Maybe a 'Conjecture Of Everything' would be the best I could hope for. How about this that drops out of the model:-
Everything = nothing.
It is nicely commutative:-
Nothing = everything.
And just right for the front and back of a T-shirt.
Of course, the T-shirt should be blank to be truly parsimonious, the observer inferring the above from first principles.
I was hoping for something a little less prosaic after all this work
Nurse, I think it's time to increase the medication.
While an answer is good to have, I think the value is in knowing why I believe that it is this answer over other possibilities.
It is not so much what I think, but why I think it.
(By 'unfolding' I do not intend to imply a process, I think everything is entirely static. I do not think we exploded out of nothing. Rather, I think what we see is what nothing looks like.)
And it look like what I'm looking at is my guess. Unless you have another explanation for how I have a consciousness through time?
I think I am missing what you are getting at here. You seem to be agreeing with me so the 'Unless' confuses me.
The reason you have a consciousness through time is the same reason that we think we are viewing the same thread.
Just to clarify what I mean about Psychonaut's posts. They gave me means and practice at reasoning and, more significantly, the awareness to see the pernicious fallacies that I had accumulated throughout my life. It simply cut the ground from beneath my feet and I can no longer avoid seeing the cracks in reality and what that must mean. That hurts my brain.
What do these cracks look like and what does this brain pain feel like?
'Look like'? Oh dear, language is on the blink again.
Let me bounce this back at you. Are you happy that your physical world is an adequate explanation of all the phenomenon you perceive? Do you assert that physical explanations for all phenomenon are simultaneously true with no resulting contradiction?
I get 'no' as an answer to this and that is enough of a crack to get my attention.
My brain pain is a mixture of vertigo, stretching, excitement and dread.

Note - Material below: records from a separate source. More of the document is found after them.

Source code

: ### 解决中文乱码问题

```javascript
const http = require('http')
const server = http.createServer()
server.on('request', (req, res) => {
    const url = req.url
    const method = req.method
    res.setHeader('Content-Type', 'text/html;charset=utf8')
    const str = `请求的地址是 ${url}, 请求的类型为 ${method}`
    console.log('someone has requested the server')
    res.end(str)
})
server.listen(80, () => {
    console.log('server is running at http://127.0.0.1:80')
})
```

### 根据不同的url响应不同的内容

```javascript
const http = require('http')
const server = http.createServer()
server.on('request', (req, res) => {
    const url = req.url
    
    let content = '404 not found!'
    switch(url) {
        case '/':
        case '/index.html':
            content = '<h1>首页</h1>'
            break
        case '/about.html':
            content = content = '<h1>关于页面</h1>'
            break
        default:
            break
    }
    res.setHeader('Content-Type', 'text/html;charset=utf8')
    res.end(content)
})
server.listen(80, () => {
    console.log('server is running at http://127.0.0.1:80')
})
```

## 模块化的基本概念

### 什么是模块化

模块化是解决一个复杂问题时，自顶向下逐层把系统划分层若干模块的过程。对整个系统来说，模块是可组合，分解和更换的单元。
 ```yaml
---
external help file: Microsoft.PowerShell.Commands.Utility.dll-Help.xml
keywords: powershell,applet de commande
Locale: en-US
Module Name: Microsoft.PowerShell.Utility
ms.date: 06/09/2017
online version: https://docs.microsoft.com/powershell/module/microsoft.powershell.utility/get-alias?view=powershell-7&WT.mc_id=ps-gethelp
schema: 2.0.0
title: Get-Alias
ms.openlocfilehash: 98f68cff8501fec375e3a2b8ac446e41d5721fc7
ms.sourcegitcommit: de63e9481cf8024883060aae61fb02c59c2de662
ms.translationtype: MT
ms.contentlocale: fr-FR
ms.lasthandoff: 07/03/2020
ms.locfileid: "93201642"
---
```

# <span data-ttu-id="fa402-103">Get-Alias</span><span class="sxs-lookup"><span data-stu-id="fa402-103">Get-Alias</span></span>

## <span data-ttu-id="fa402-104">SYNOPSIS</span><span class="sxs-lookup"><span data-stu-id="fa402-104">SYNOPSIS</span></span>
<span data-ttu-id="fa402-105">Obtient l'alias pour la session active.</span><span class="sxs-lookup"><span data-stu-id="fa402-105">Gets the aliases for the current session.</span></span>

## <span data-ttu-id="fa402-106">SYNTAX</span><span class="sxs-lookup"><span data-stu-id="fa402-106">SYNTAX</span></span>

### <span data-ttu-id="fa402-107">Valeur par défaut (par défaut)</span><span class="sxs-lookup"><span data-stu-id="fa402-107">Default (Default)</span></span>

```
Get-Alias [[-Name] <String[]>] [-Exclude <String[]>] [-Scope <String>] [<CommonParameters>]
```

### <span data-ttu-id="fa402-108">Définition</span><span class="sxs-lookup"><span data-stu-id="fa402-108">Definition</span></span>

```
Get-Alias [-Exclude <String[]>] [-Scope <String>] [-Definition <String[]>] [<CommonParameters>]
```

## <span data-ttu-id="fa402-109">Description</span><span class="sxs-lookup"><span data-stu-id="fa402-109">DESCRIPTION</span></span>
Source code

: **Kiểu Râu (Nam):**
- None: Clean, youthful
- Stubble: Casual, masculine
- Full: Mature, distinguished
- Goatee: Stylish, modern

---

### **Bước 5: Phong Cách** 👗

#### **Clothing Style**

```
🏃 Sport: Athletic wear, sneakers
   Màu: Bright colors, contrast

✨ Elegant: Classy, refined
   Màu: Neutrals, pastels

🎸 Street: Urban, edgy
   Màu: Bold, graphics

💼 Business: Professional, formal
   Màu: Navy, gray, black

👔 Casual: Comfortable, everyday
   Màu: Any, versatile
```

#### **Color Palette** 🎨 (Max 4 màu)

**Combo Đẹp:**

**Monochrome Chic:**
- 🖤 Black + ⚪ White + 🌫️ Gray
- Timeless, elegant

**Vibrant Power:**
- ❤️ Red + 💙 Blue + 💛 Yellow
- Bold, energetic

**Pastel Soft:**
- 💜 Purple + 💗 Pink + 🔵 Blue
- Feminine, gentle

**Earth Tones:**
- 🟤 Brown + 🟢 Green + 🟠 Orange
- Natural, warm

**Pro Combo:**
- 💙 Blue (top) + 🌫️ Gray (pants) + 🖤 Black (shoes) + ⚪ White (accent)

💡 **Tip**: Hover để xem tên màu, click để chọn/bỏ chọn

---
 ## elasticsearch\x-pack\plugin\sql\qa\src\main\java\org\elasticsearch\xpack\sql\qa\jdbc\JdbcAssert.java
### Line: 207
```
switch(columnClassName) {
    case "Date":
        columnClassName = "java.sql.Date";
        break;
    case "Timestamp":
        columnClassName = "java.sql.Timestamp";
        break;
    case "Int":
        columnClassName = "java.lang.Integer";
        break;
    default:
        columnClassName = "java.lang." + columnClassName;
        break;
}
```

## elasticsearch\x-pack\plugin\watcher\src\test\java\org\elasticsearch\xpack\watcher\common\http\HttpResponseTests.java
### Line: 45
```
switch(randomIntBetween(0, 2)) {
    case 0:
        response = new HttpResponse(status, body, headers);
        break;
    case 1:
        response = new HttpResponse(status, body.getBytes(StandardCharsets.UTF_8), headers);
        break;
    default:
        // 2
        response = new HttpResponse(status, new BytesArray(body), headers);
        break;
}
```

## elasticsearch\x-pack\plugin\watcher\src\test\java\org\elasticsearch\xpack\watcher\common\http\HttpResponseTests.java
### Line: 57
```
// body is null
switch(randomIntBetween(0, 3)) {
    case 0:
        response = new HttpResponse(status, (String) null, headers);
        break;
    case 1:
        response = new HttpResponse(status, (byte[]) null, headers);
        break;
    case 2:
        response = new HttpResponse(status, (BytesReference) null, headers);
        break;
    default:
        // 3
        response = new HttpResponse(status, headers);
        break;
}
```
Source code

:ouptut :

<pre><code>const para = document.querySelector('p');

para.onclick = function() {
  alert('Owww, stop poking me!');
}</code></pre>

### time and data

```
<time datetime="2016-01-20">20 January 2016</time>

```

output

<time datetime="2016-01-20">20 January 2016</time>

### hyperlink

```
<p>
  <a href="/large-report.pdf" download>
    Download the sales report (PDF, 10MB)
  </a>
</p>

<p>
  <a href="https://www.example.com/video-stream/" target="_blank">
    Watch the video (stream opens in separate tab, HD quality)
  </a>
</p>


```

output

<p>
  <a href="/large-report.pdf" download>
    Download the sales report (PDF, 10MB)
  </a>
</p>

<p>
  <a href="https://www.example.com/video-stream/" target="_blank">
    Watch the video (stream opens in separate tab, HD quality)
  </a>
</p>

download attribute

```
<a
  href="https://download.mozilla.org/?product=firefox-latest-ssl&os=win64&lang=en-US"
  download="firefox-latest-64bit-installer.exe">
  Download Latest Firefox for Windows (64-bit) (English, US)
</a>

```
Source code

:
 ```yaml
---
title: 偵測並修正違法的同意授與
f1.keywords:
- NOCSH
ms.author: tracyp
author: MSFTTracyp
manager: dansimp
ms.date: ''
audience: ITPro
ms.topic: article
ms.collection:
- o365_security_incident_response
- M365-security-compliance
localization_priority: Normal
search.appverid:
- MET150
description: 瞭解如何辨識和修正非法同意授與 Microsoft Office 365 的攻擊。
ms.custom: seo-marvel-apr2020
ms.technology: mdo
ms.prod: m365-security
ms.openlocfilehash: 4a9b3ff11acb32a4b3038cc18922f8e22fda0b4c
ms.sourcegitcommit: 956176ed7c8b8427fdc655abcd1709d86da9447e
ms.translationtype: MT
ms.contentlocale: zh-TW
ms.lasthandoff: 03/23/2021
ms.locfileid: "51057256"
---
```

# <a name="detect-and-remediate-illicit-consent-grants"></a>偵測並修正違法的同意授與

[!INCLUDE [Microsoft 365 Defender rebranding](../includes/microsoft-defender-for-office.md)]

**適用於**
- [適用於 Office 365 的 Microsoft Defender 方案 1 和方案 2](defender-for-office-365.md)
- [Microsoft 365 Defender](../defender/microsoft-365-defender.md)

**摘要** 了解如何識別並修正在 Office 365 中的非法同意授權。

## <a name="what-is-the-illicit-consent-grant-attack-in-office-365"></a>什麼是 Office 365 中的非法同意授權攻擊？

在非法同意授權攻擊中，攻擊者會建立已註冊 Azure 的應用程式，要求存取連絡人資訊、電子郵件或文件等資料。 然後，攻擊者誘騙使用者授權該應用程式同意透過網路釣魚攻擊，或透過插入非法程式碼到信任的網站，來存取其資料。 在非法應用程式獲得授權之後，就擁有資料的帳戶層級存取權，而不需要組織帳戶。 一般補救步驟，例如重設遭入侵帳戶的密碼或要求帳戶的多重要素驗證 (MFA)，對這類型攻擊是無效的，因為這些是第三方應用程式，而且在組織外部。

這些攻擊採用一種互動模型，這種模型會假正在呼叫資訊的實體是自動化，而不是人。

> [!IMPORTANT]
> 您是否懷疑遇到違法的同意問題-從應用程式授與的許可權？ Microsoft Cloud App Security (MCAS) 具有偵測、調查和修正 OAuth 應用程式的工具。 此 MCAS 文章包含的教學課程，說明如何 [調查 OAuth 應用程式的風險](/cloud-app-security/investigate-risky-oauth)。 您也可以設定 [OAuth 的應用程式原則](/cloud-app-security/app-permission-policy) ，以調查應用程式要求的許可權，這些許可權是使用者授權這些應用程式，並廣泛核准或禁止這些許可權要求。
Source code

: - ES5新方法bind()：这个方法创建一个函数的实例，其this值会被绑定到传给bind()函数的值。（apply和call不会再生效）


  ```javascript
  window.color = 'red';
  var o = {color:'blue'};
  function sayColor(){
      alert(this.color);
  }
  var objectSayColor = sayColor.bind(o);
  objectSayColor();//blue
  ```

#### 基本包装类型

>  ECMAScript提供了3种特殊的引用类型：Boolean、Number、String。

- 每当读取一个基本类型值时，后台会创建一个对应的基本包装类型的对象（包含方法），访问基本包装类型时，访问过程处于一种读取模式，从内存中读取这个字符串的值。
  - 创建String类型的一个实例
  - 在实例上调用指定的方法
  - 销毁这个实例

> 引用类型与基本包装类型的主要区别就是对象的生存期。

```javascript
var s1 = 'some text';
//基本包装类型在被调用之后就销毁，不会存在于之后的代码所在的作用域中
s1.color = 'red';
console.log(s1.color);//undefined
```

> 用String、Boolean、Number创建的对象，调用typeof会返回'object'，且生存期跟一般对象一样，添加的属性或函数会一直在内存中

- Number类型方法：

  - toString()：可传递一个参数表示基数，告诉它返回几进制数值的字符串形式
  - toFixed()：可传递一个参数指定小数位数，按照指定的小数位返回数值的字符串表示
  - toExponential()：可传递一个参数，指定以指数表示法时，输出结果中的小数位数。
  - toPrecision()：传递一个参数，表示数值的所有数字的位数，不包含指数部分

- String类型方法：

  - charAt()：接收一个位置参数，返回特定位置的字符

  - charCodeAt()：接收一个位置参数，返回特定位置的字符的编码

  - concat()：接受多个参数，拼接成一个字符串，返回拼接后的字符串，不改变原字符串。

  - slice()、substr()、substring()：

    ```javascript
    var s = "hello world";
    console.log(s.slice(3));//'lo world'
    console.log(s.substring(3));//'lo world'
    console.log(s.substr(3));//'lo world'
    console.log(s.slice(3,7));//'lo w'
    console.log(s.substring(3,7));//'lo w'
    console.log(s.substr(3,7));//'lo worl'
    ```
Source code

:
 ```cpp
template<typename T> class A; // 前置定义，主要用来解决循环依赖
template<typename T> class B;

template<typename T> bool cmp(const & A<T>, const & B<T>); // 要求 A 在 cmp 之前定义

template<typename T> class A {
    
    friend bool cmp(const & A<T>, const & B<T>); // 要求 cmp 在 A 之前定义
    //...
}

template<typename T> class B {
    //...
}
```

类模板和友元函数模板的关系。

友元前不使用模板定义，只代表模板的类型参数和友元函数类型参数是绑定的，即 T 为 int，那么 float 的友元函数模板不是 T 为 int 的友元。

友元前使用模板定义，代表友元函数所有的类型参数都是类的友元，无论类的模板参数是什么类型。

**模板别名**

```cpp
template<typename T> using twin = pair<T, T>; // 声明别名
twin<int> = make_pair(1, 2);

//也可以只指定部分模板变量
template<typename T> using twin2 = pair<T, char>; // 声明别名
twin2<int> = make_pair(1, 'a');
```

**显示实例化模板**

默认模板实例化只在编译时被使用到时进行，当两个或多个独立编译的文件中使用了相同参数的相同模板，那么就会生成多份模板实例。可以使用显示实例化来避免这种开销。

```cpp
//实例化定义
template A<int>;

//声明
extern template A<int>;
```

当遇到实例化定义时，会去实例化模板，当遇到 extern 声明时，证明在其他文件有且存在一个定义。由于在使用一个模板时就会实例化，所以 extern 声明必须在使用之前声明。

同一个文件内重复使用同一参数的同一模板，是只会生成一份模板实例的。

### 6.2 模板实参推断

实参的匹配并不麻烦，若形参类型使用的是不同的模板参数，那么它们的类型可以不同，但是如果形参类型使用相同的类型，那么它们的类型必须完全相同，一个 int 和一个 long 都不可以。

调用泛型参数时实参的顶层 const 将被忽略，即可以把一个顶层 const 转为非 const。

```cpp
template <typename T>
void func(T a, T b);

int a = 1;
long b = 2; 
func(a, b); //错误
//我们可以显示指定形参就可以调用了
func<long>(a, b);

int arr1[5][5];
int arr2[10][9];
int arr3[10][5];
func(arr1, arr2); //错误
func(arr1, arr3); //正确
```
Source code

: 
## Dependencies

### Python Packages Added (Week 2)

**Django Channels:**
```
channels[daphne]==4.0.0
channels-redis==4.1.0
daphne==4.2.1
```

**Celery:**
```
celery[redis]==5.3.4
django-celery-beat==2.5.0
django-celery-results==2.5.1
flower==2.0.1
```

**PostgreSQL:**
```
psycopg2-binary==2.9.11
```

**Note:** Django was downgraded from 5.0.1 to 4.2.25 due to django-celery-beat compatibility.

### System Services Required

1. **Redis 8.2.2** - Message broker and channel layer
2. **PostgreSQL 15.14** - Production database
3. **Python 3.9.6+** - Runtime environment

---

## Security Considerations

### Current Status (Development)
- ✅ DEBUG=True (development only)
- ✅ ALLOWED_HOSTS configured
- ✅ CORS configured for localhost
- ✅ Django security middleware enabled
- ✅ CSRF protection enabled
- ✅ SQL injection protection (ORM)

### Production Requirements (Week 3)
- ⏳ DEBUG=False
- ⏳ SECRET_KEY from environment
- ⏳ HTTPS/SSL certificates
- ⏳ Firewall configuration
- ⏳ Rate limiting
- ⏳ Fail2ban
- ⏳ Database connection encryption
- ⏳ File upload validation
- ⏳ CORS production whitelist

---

Sorry, I don't understand what you mean by 'thinking', 'thoughting' and 'knowing'. Just guessing but when I see a conjurer do something impossible, I do not conclude that magic is possible. I conclude that there is something happening that I am unaware of. I see what you see; it is just that I think it is a conjuring trick.
There's your problem I think, you can't "see what I see" in a very real sense. A real trick is that we can use symbols to refer to what we can't see.
I did not wish to imply I could somehow see through your eyes, but that we draw different conclusions about what we see.
As a philosopher you may wonder about whether chairs cease to exist when you stop looking at them. I, however, do not believe that the chair exists even while I am looking at it.
Language is a neat trick but I am finding it somewhat of a double edged sword.
What do I find unbearable about the new model? That's a tough one. Firstly, I was being melodramatic; it isn't, because I'm still here. Secondly, it shreds the basis of all my past hopes and fears and so precipitates a very uncomfortable cognitive dissonance.
Not surprised, best to find some new hopes but I'd drop the fears this time

What were they?
Oh, just the same as other folks I guess. Just life stuff.
The problem is the new model works in such a fundamentally different way and dictates a purely deterministic situation.
My specific problem is that I find it such a compelling reason why I am here that I struggle not to believe it.
Thirdly, the sheer scale of it hurts my brain; in contrast, the total perspective vortex sounds claustrophobic.
I diagnose two, no three!! Pan Galactic Gargle Blasters. That should do the trick. Barring that, some Phenomenology.
I hope you meant 'prescribe' and you are not insinuating I'm not in full control of my faculties.
If Phenomenology is the study of phenomenon then I would say that is what got me into this mess in the first place.
(If it is the study of Muppet songs then I don't see how it is going to help.)